Directors The Sacred Egg, with Droga5 has created three new ads for US email marketing brand MailChimp. The surreal, minute-long ads, were inspired by the wilful mispronunciation of the company name. The creators took this idea and ran with it, pushing the concept to new levels of weirdness and creating JailBlimp, KaleLimp and MailShrimp. Each is gloriously coloured, and unconventionally witty, casting the company in a different light than its more business-focussed competitors. We caught up with the The Sacred Egg, AKA Ed Kaye and Alex Mavor, to find out more about Did you mean MailChimp? one of the most unexpected campaigns of the year to date.
What was the brief for the ads?
It was very open. The only stipulation was that it was a pun on MailChimp. And that they be “delightful”. The clients were extraordinarily receptive to ideas and very knowledgable in what was out there and what they liked. They referenced specific work that had the right feel, including imagery by Maurizio Cattelan and Pierpaolo Ferrari who do Toilet Paper magazine. The client pushed Droga5 to do something original and Droga5 in turn pushed us.
What were your initial inspirations? How did you develop such a surreal concept?
It was such an open brief that it was a long pitch process, around two months, during which we felt our way forward with Droga5. We wrote roughly thirty scripts before settling on the final three with the agency, who always pushed it into a more original and more interesting place. Less branding, less explanation.
The imagery in Toilet Paper is emblematic of a type of imagery that the internet has spawned. It grabs your attention with its unexpectedness and through juxtapositions, but it only holds your attention for a few seconds. We wanted to come up with a central iconic image, like a dog made of salad, and then hold the viewer’s interest over 60 seconds. So we were looking for visuals which had enough depth to explore.
One of the things we wanted to do was create a unique MailChimp universe. A look and feel that they could own, with stories that felt “MailChimp”, even if you couldn’t rationally define it. Droga5 were very good at approaching this project from a non-rational point of view. It was about doing scripts that felt right even if you couldn’t necessarily explain why. It’s very nice to work with people whose taste you like, and who allow you to define your own. In terms of the look we found one photograph that informed a lot of our colour palette. It was of some ballerinas in North Korea. We had strict colour palettes for each spot that linked the campaign overall and which allowed us to explore clashing primary tones with pastels.
Where were the ads shot?
The ads were shot in Prague through the excellent local production company UNIT+SOFA. Everything apart from the KaleLimp pool was shot in one building – a communist era business and government conference centre. It was built in the 80s but is actually designed around 60s principles. We liked this strange time scale as we wanted the MailChimp universe to be both of the future and the past. We had Petr Kunc as our art director who turned empty rooms into the restaurant, the mailroom and the children’s party and a public pool in a salad dog holding pen. One detail we love is the yellow carpet which we put in for JailBlimp, with hand painted flowers on it that you only see in a couple of shots but they add another layer of displacement – where is this strange place? Also, the orange liquid in the watercooler for MailShrimp, which probably no-one else will ever notice.
How long did the shoots take?
We shot the three 60" spots in four consecutive days so it was a very tight schedule. We were shooting at the speed you do music videos – 15 or more shots a day. Again, the agency and client knew how important it was to move fast, which is the only reason we were able to get it all. Especially as we were working with animals, heavy VFX shots and on one day about 18 children under ten who discovered that everyone was too busy to restrict their access to the food and drink (and sweets) table.
What were the challenges in creating the ads? How did you overcome them?
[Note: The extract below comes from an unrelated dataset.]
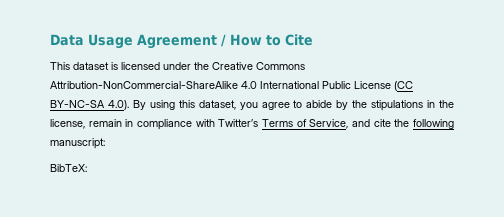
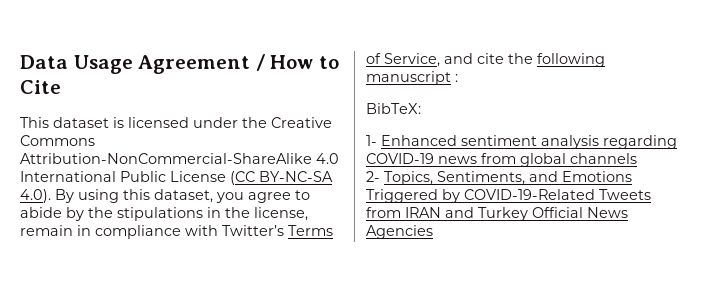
[50,138,105,149] manuscript: -> [366,71,458,85] manuscript :
(87, 168) none -> [366,135,677,149] [366,153,637,167] [366,171,632,185] [366,189,651,203] [366,207,628,221] [366,225,433,239] // 1- Enhanced sentiment analysis regarding COVID-19 news from global channels // 2- Topics, Sentiments, and Emotions Triggered by COVID-19-Related Tweets from IRAN and Turkey Official News Agencies

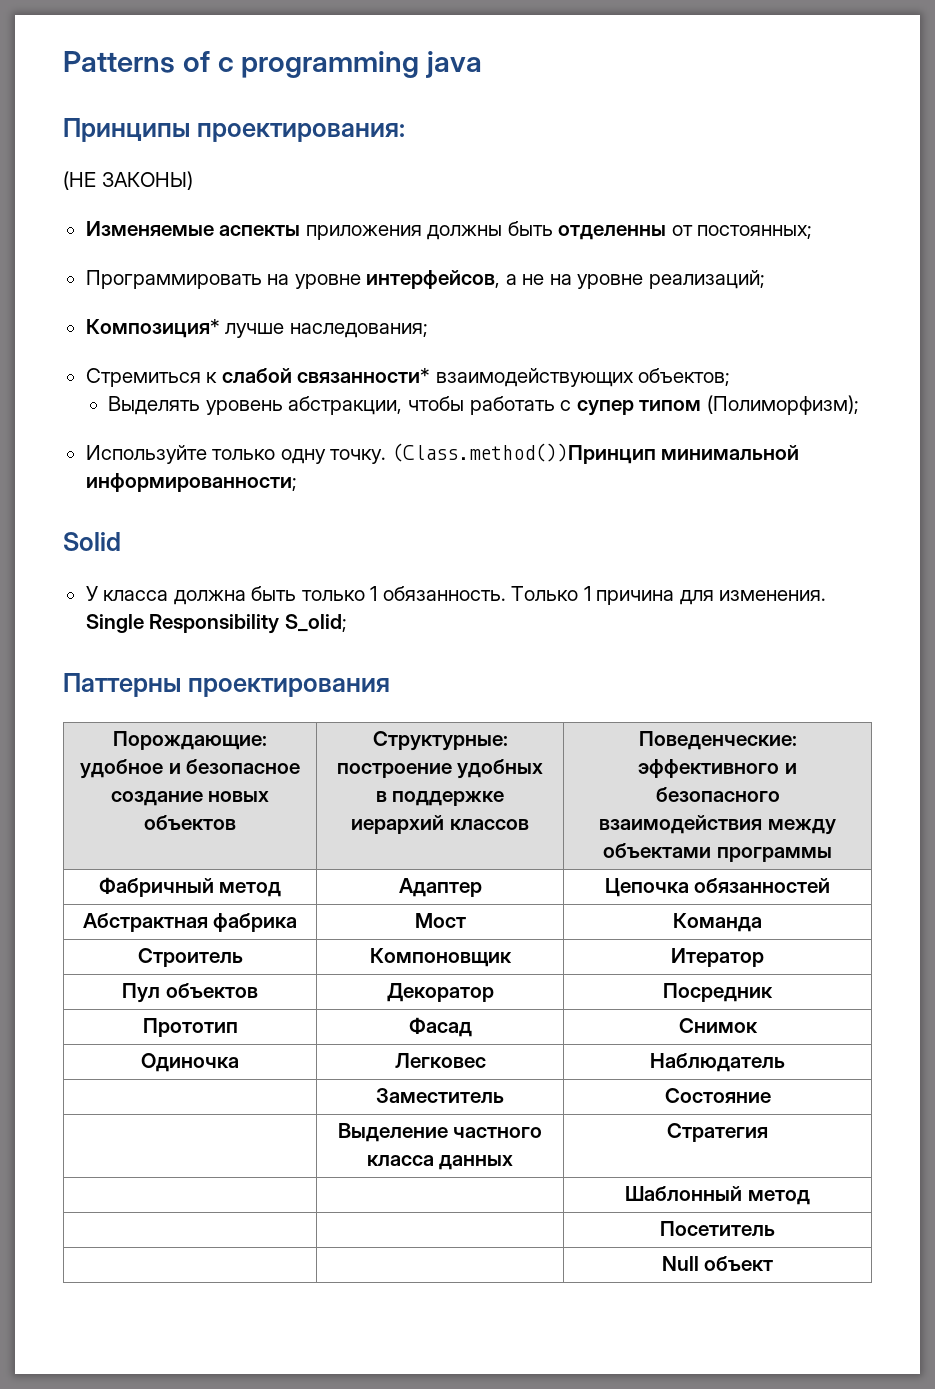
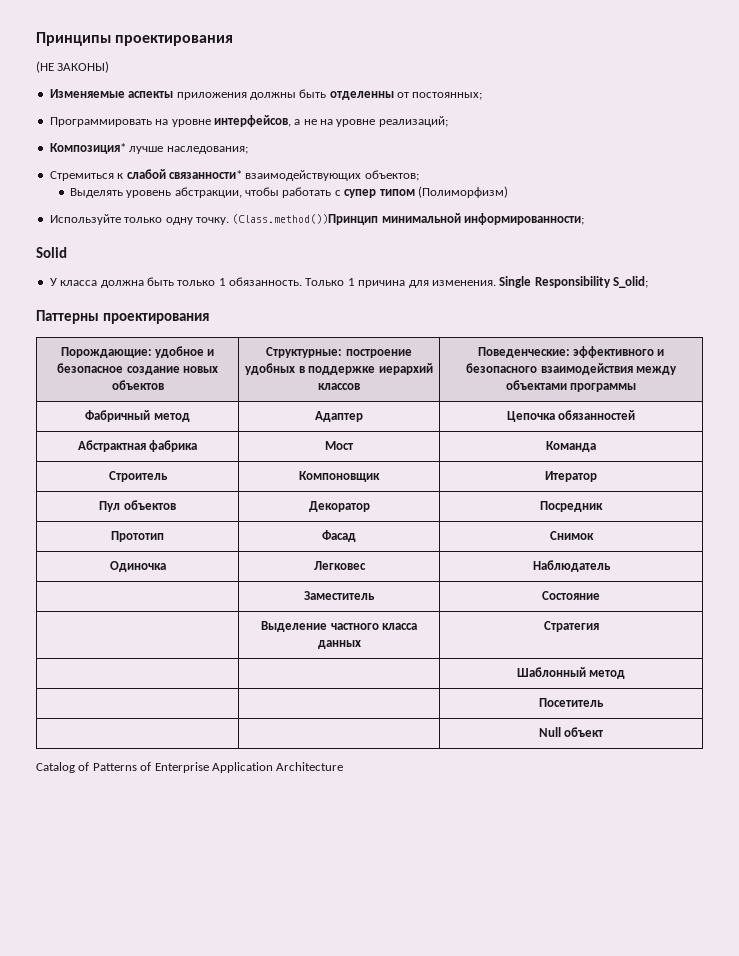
[63,51,483,78] [63,118,405,142] Patterns of c programming java // Принципы проектирования: -> [36,32,234,46] Принципы проектирования
[706,395,859,415] (Полиморфизм); -> [417,186,508,198] (Полиморфизм)
(774, 1263) none -> [36,762,344,773] // Catalog of Patterns of Enterprise Application Architecture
It was perhaps KaleLimp that posed the most original question: how do you actually create that mythical beast The Kale Dog? It’s one thing to make a dog made of kale, it’s another to create a beast that can walk, swim and shake in super slow motion. It ended up being a combination of in camera practical kale costumes, 2D post work and then a big 3D CGI build. MPC modelled a dog’s skeleton, how his skin moved over that skeleton and then used fractal patterns to mimic the shape and movement of kale on top of the skin. So every layer moves separately as the dog shakes and each kale leaf then reacts to the kale around it.
How difficult is it to pitch an idea like this? How receptive to more unconventional ideas do you find clients? What do you do to convince them (or was it easy?)
There was a high level of respect between the client, Droga5 and us which made it a very smooth process. Each person was given the space to do the job that they specialised in. The MailChimp universe is made up of details, right down to each individual character’s hairstyle or the colour jelly they eat, for all of which we had a very specific brief. At no point did we have to make any sacrifices or only do something 50%. Basically everyone listened to each other. Sanity, strangely, prevailed.